According to the extract below on reversing strings, how many bytes wide is wchar_t under the Windows API?
-------- EXTRACT PROVIDED
Even using Unicode isn't quite correct under Windows, since under the Windows API, wchar_t is 2 bytes wide instead of 4. The Windows API breaks the ANSI/ISO C standard by not making wchar_t the character type that supports all the system representable characters in a single wchar_t unit; instead, wchar_t in Windows represents a UTF-16 character (or part of it). So you may still need multiple wchar_ts to represent some of the more obscure letters.

  • Is the encoding: byte, word, packed, custom, ASCII, ANSI, 16 bit, UTF-8, UTF-16, UTF-32, Unicode? What if we don't know?

[edit] Refining and optimizing the solution

But wait, there's more. In .NET applications the concept of an in-memory string gets fuzzy, since *everything* is an object, and the runtime actively protects things like immutable strings.

Then there are performance and portability issues.

  • What are we optimizing for? performance? code size (e.g. client-side code in web page)?
  • Size of string: typical user input (5, 10, 100, 1000 characters) or millions and billions?
  • What platforms must it run on?

Justin Rogers looked at the performance of a variety of string reversing algorithms for managed strings in .NET[6]

"Let me tell you folks, the results here really surprised me, and I don't get surprised very often. Obviously the most performant string reverse would be an in-place reverse over top of the previous string. Unfortunately you can't do this in .NET with the whole concept of immutability, so you have to use your ingenuity to work around this, come up with the right mix of buffer allocations."
----------------
-------- DATASET CONTENT
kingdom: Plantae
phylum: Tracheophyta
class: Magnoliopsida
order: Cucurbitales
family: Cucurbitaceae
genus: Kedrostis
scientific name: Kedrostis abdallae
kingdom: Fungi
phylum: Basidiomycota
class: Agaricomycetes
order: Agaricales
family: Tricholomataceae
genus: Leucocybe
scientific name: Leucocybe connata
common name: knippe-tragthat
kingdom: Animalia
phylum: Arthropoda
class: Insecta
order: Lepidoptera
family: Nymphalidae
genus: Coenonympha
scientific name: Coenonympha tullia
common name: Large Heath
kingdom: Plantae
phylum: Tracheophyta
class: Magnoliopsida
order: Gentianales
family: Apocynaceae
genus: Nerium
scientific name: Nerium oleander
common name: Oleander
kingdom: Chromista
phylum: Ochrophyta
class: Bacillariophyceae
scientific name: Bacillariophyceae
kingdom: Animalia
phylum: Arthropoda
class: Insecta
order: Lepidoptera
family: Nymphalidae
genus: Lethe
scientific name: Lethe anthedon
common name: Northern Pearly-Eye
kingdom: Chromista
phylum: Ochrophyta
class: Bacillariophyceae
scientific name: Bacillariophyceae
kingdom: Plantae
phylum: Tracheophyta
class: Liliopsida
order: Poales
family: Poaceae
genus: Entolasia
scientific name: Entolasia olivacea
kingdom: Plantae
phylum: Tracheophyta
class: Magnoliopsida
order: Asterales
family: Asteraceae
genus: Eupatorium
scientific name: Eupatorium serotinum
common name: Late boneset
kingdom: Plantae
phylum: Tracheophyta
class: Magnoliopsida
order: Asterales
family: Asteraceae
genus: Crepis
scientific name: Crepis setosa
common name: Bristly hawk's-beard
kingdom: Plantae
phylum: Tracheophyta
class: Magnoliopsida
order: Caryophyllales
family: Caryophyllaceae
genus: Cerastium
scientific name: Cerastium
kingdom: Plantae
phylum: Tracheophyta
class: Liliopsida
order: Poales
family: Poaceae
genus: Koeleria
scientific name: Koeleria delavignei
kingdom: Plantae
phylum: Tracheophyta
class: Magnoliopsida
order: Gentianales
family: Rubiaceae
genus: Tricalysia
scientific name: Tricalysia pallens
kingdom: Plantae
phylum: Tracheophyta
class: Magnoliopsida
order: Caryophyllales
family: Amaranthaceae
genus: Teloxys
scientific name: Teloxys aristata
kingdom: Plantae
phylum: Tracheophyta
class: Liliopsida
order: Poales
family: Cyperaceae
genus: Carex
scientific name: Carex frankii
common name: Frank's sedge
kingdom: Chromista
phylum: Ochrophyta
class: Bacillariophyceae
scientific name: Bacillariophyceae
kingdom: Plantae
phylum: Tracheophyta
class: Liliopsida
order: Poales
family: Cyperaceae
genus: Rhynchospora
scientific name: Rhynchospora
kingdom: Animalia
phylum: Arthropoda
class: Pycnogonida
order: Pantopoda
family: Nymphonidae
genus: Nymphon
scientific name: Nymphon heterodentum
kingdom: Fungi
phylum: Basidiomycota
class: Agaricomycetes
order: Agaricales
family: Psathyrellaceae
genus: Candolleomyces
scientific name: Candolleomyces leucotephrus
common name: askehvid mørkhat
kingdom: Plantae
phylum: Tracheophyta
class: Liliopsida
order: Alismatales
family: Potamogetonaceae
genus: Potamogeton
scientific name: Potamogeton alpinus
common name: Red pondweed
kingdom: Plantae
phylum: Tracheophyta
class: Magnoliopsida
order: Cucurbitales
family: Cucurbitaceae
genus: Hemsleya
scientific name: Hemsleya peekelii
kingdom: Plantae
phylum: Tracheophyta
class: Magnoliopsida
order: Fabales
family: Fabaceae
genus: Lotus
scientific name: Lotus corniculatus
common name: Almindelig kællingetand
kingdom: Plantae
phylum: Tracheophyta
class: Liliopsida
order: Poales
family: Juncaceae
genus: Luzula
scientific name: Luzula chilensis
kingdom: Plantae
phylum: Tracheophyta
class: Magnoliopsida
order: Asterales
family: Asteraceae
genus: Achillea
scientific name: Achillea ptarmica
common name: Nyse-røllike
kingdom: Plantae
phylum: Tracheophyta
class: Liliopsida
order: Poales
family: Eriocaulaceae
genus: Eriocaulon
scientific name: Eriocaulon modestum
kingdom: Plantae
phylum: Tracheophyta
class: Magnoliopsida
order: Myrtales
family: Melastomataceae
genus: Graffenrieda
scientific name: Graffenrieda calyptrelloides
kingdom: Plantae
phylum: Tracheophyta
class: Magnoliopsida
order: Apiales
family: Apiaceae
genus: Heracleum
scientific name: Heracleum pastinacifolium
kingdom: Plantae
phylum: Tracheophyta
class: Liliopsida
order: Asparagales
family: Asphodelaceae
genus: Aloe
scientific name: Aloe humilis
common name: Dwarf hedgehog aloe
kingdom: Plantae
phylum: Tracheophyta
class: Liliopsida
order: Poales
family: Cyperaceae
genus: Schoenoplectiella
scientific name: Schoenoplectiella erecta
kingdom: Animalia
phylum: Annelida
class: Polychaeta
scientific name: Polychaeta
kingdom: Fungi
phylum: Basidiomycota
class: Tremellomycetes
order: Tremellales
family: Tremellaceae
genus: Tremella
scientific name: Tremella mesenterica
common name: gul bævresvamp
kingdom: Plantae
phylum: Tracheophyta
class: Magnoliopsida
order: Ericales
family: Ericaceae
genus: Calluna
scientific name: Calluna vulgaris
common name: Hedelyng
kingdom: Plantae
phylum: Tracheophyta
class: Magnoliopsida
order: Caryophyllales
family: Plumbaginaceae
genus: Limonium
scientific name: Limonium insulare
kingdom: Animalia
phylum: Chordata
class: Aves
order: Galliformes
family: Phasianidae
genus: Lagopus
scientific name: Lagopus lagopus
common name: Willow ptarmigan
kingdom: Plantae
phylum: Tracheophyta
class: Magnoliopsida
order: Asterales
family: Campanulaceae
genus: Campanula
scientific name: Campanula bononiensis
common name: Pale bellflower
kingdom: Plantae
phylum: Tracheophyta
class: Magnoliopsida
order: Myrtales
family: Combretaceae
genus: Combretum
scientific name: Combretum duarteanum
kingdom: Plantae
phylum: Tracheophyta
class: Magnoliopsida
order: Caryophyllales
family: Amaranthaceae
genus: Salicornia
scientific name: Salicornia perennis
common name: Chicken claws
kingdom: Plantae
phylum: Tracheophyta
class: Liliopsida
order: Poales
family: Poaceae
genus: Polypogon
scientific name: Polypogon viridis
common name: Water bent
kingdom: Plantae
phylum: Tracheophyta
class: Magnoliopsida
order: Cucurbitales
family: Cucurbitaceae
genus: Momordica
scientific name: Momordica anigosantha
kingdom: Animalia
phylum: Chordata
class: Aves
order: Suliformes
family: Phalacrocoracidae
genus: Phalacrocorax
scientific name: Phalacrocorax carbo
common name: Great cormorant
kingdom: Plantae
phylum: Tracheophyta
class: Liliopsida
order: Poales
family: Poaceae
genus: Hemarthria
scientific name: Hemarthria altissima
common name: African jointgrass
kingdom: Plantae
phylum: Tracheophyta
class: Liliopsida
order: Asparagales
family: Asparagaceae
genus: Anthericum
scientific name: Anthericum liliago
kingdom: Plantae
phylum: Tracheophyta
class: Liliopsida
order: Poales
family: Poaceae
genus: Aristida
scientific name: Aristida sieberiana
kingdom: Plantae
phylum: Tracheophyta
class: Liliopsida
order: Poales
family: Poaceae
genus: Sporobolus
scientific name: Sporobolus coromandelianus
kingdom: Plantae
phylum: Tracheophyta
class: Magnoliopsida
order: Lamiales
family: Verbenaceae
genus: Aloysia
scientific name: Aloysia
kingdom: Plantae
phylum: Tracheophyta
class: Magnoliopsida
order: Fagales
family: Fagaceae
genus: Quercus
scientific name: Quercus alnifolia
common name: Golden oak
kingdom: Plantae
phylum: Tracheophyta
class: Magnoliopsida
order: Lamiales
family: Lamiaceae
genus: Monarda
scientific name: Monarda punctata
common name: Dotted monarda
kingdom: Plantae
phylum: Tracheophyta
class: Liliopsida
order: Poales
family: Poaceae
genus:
----------------
PROBLEM SOLUTION: 2 bytes